---------- Selected extract

DataLoader loading hidden image files

I’m trying to load images using a DataLoader with a specific batch size to feed into a CNN.

mean = torch.tensor([0.5], dtype=torch.float32)
std = torch.tensor([0.5], dtype=torch.float32)

train_transforms = transforms.Compose([transforms.Resize(size=(700, 700)),
                                       transforms.RandomHorizontalFlip(p=0.5),
                                       transforms.RandomPerspective(distortion_scale=0.1, p=1),
                                       transforms.Grayscale(1),
                                       transforms.ToTensor(),
                                       transforms.Normalize(mean, std)]) 

test_transforms = transforms.Compose([transforms.Resize((700, 700)),
                                      transforms.ToTensor(),
                                      transforms.Normalize(mean, std)]) 

train_data = ImageFolder(train_dir, transform=train_transforms)
test_data = ImageFolder(test_dir, transform=test_transforms)

train_loader = DataLoader(train_data, batch_size=64, shuffle=True)
test_loader = DataLoader(test_data, batch_size=32, shuffle=True)

When loading the (images, labels) pair vis next:

data_iter = iter(data_loader)
images, labels = next(data_iter)

I get this error:

UnidentifiedImageError: cannot identify image file <_io.BufferedReader name='./data/train/1. angle-high/._Screen Shot 2020-11-29 at 8.23.59 AM.png'>

Checking for hidden files using command+shift+. in MacOS, I can’t find any hidden files (starting with “._” in the directory).

--------------------
---------- Extracted entries

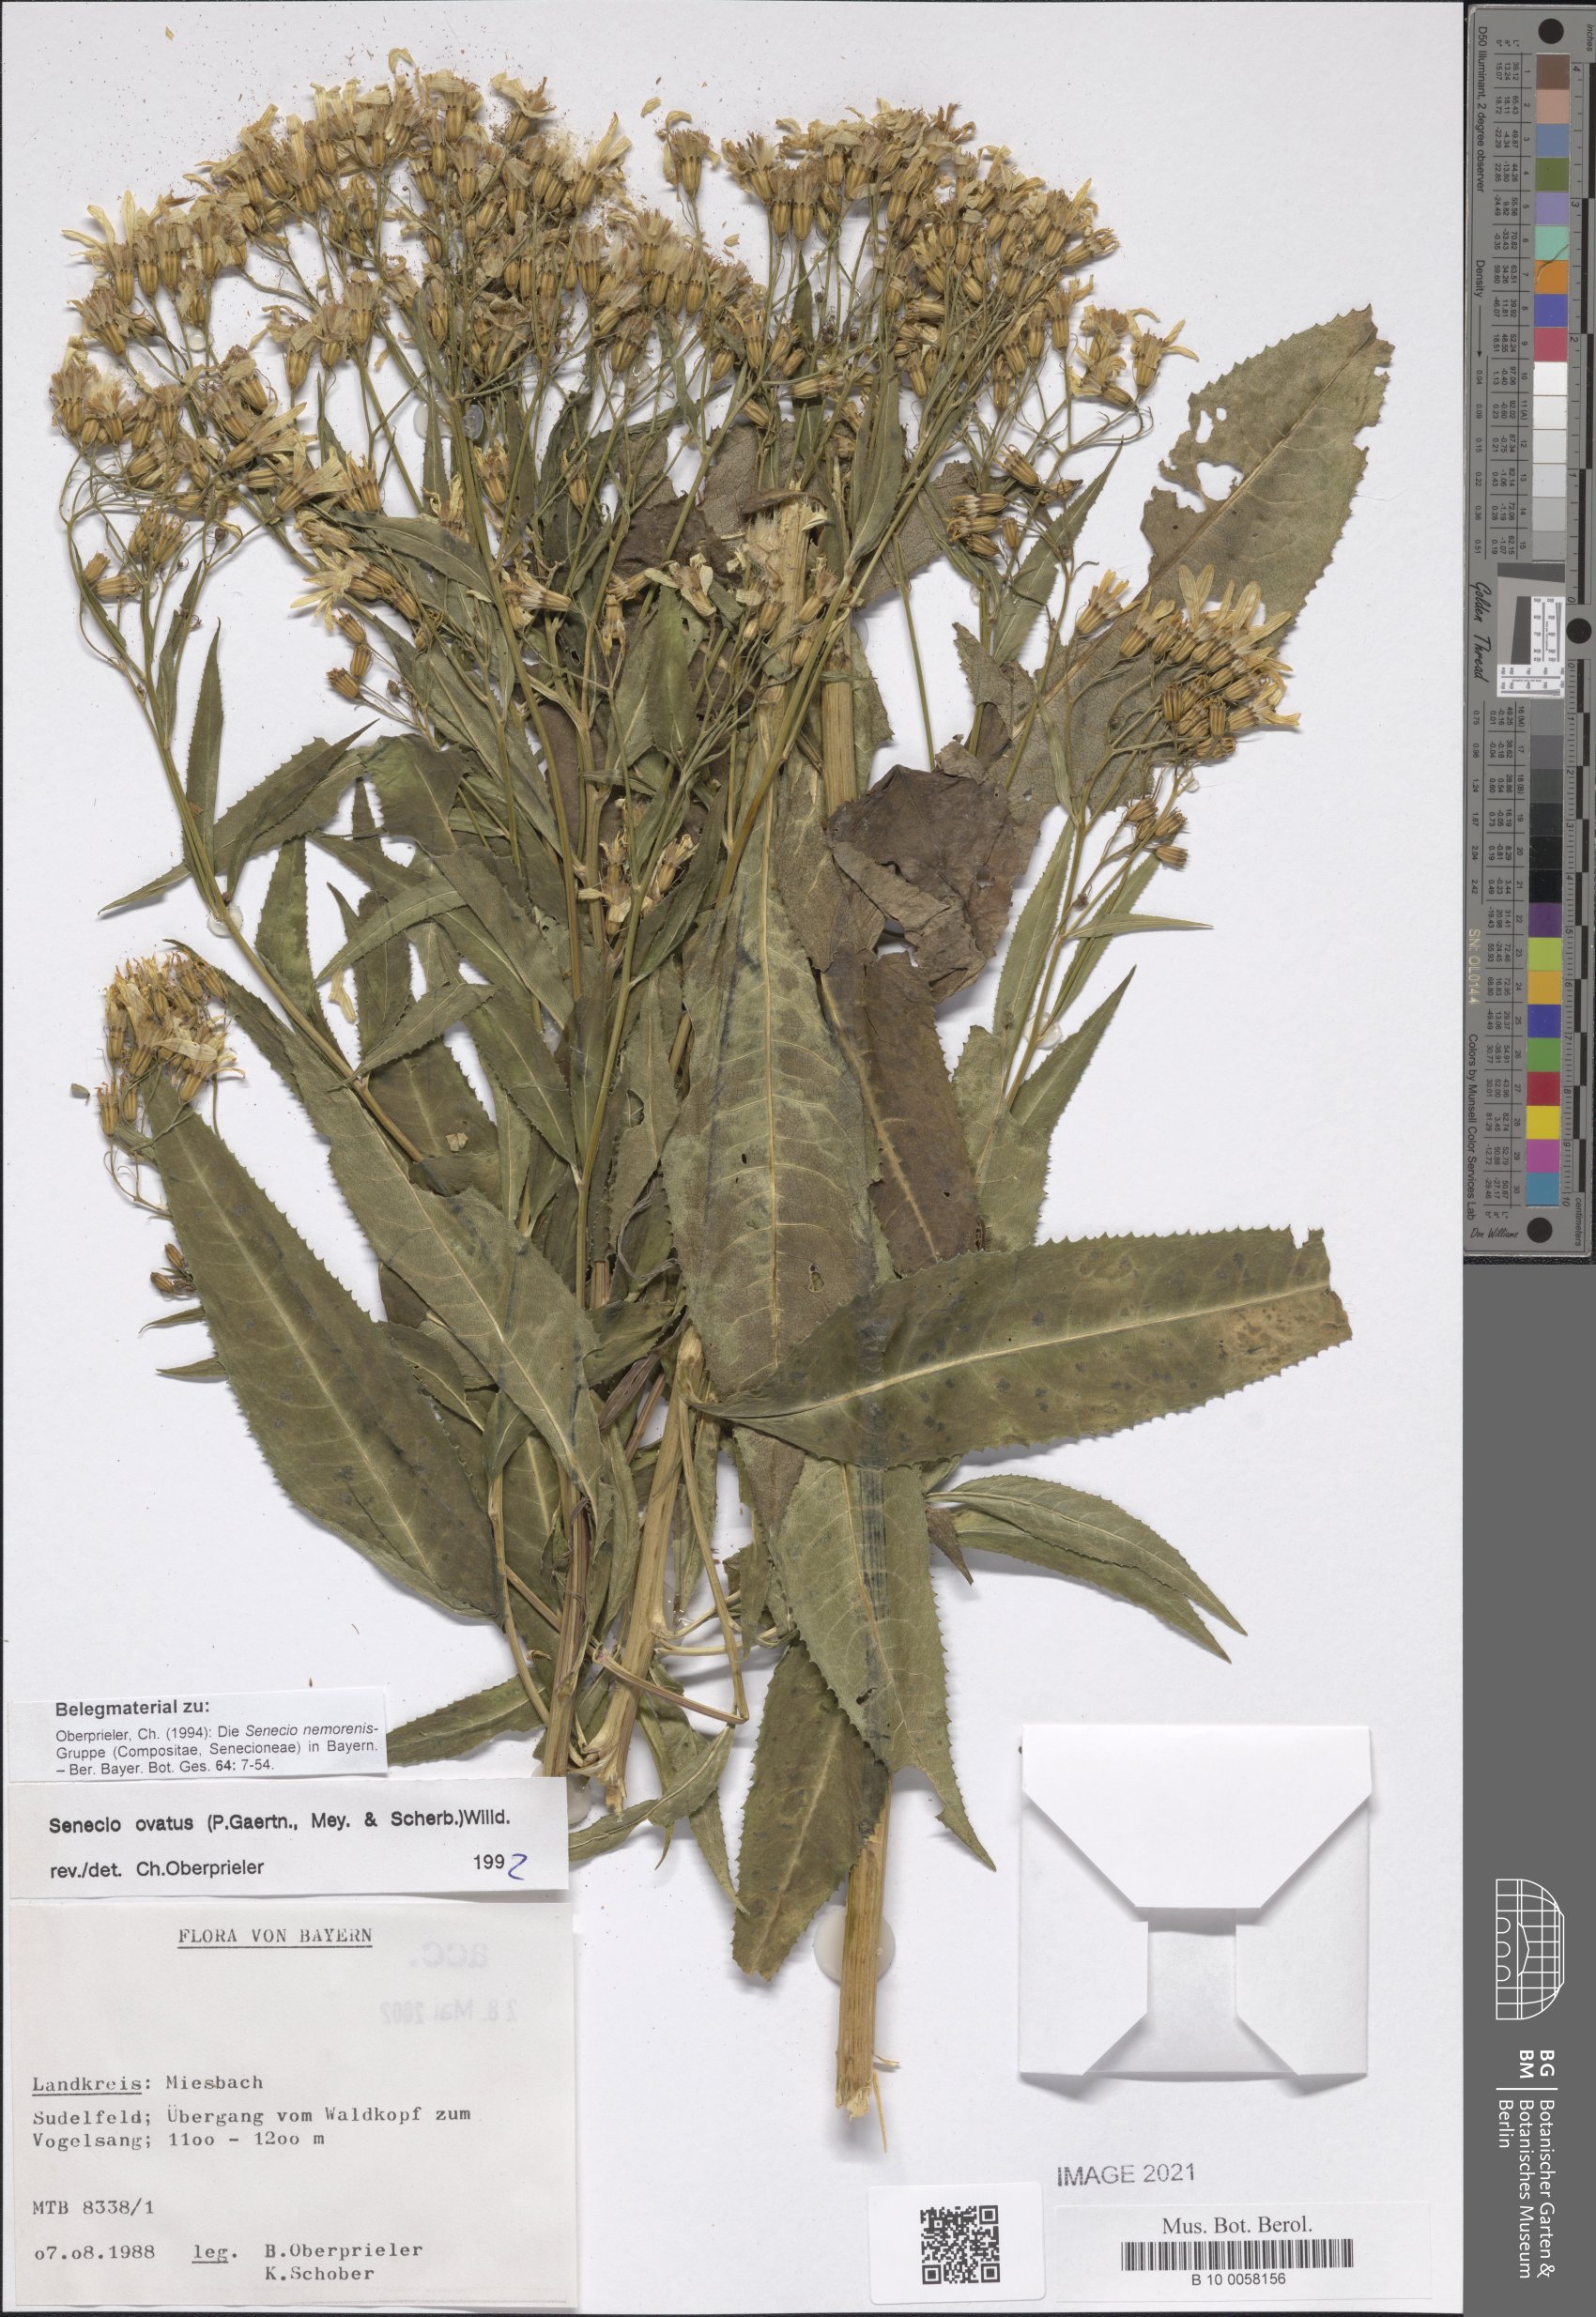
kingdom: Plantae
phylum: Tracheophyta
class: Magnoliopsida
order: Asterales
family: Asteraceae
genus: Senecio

--------------------
---------- Extracted entries

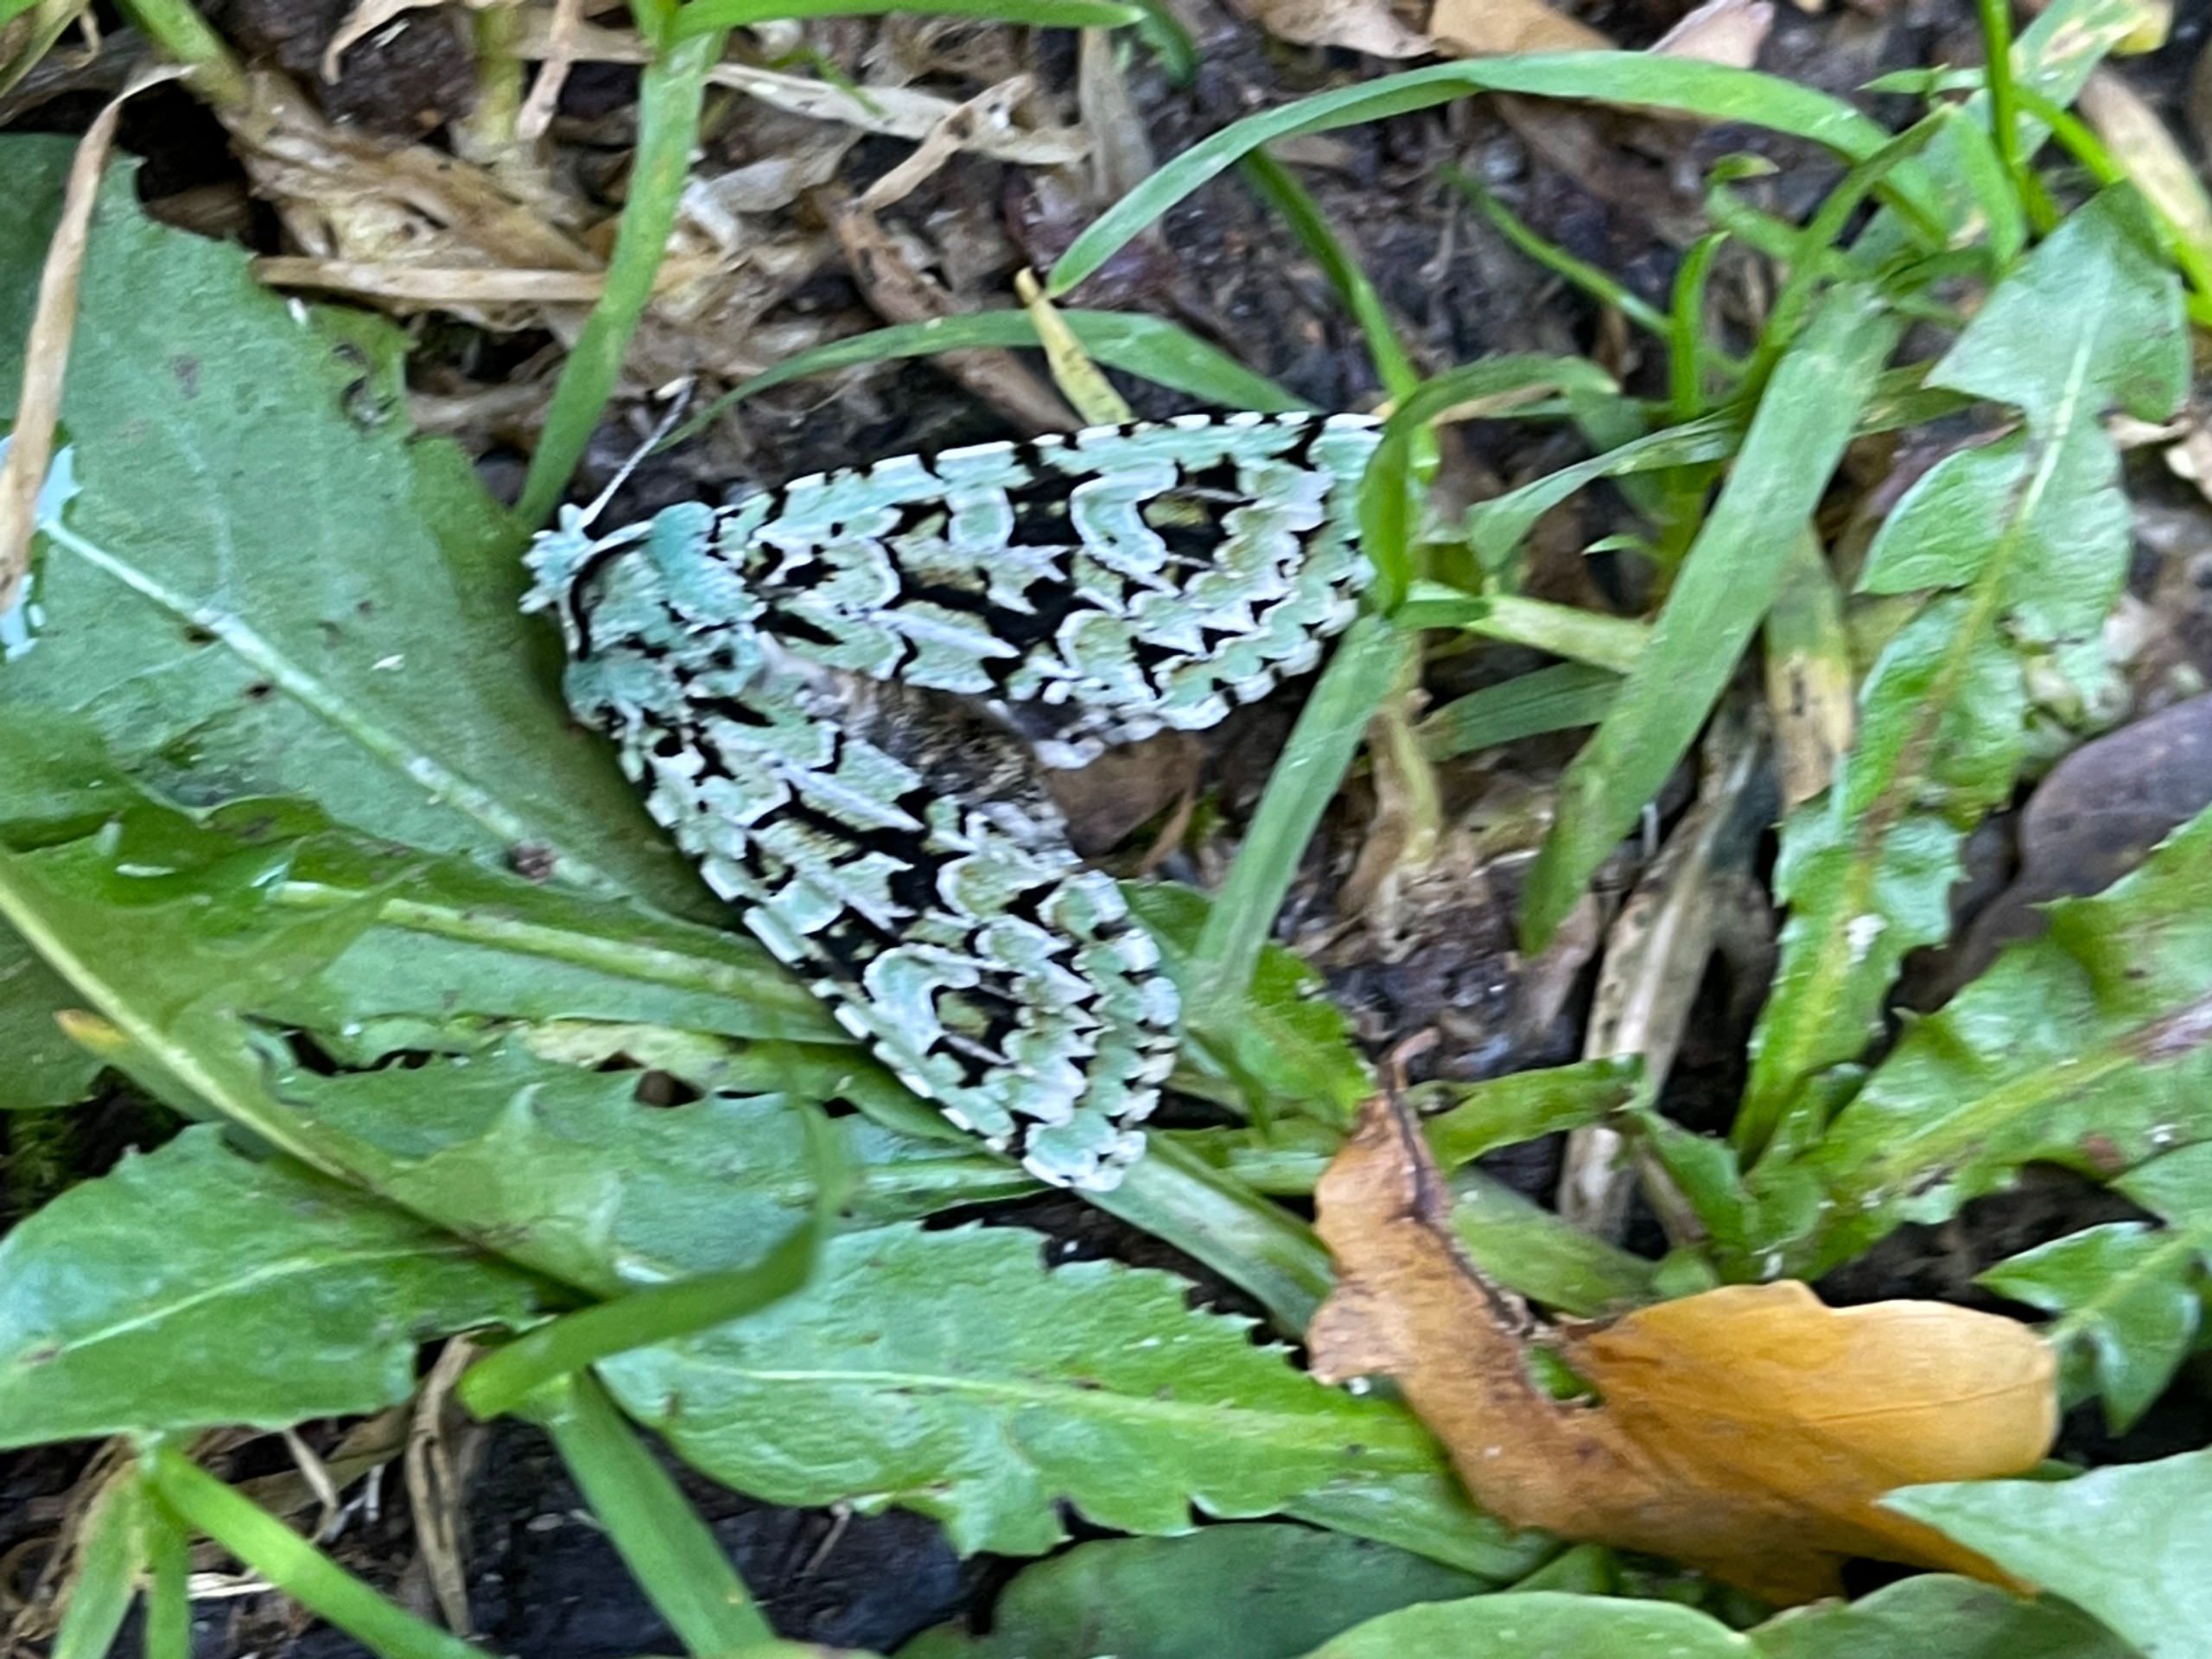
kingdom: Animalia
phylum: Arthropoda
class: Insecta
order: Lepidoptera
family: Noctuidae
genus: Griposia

--------------------

*Your tasks*:
a) In the DataLoader thread, what batch size is set for the training loader?
b) Shorten the DataLoader thread's paragraph beginning "Checking for hidden files" to a single brief sentence that keeps its main facts.
c) Go on with the DataLoader thread from its final sentence.

*Results in order*:
a) 64

b) Pressing command+shift+. in macOS showed no hidden files starting with "._" in the directory.

c)
Hi. Yep, mac makes this kind of files in their file system.
You have couple of options here:

  1. Make sure there are no files like this in your folder. You can check in mac terminal with ls -la which will show files starting with dots and remove lets say files started with “._” manually. Don’t like this option, though.
  2. You can make you ImageFolder dataset robust to erroneus data. According to documentation you can use argument is_valid_file and provide with callable to evaluate the file validity. After that your dataset will ignore invalid files.

Minimal example:

import torchvision
from pathlib import Path

def check_valid(path):
    path = Path(path)
    return not path.stem.startswith('._')

ds = torchvision.datasets.ImageFolder('your_root_folder_here',  is_valid_file=check_valid)

Hope, it helps!

1 Like

@Alexey_Demyanchuk Thank you so much! This is a really clean solution, and it works - also, didn’t know about ls -la thanks for the tip!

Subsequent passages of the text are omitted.